YouTube abandoned Adobe Flash in exchange for adopting HTML5 as its standard delivery format for videos on the platform – dealing Flash a potentially fatal blow.

YouTube has been invested in HTML5 for a long time. It should be noted that the company went with HTML5, and adopted it as its standard back in 2010 – but for various reasons the company wouldn’t go with all in with the method for a format of their videos. Now though, YouTube has noted that they will officially be utilizing HTML5 – that originally got its acceptance for working on devices, like the iPhone – during the early days of mobile computing.

Adobe Flash’s limited and non-existent performance on operating systems like iOS – made HTML5 the obvious format of the future – but it took until now to fully-unlock that format as the go-to format for YouTube. However, there were some technical reasons for the reluctance on adopting HTML5.

HTML5 didn’t support Adaptive Bitrate, which goes a long way to reducing the amount of buffering time, as well as VP9 codec support – that is a standard for Google. It improves the quality, as well as forces videos to load and start significantly faster than they otherwise would. YouTube announced though that those gaps are gone, or at least have been significantly reduced – which means HTML5 is taking over as YouTube’s default video standard.

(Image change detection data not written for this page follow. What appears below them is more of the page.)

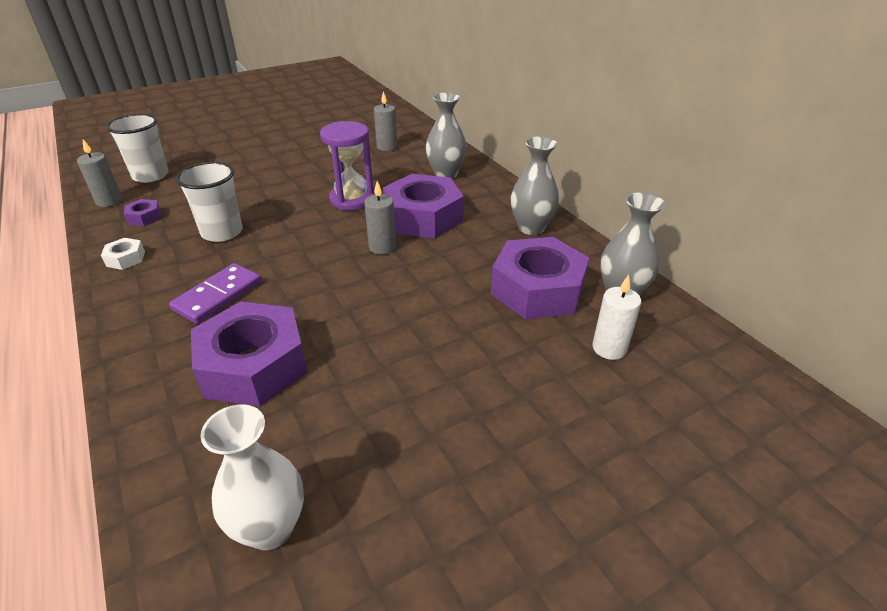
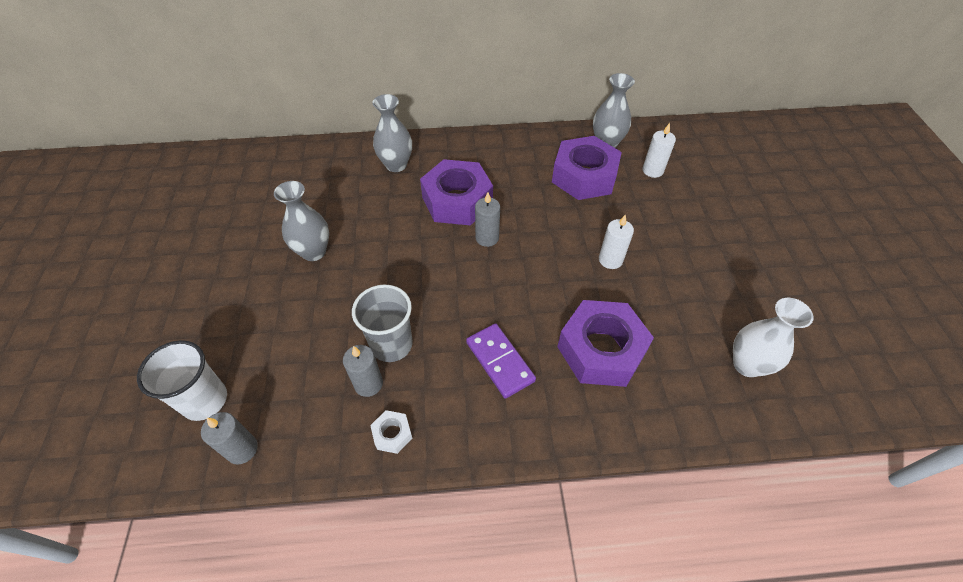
camera: 65 degrees left, 15 degrees up
(144, 217) = (312, 412): purple nut -> none
(222, 232) = (391, 344): white cup -> grey cup
(352, 199) = (396, 236): purple hourglass -> none
(387, 147) = (310, 185): grey candle -> grey candle (368, 384)
(404, 343) = (610, 260): none -> white candle
(531, 228) = (510, 150): grey vase -> grey vase (314, 252)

Adobe Flash has been struggling for some time now, and with the move to HTML5 by YouTube, it might just be one of the final blows for Flash as a platform. It’s unclear what Adobe’s plan is or what the company might do as the platform for videos is clearly falling out of function relatively quickly. For YouTube, this means improved function and greater stability on the platform as well. Video performance will be able to improve at a more aggressive rate, and it will give users the ability to view videos on devices that are less-aggressive in the specification category, as well. That means smartphones, tablets, and other smaller devices will function and bring video at a faster rate, and deliver it with greater detail. It’ll also gives YouTube a good opportunity really to explore the 4K content push that is making its way across the Internet.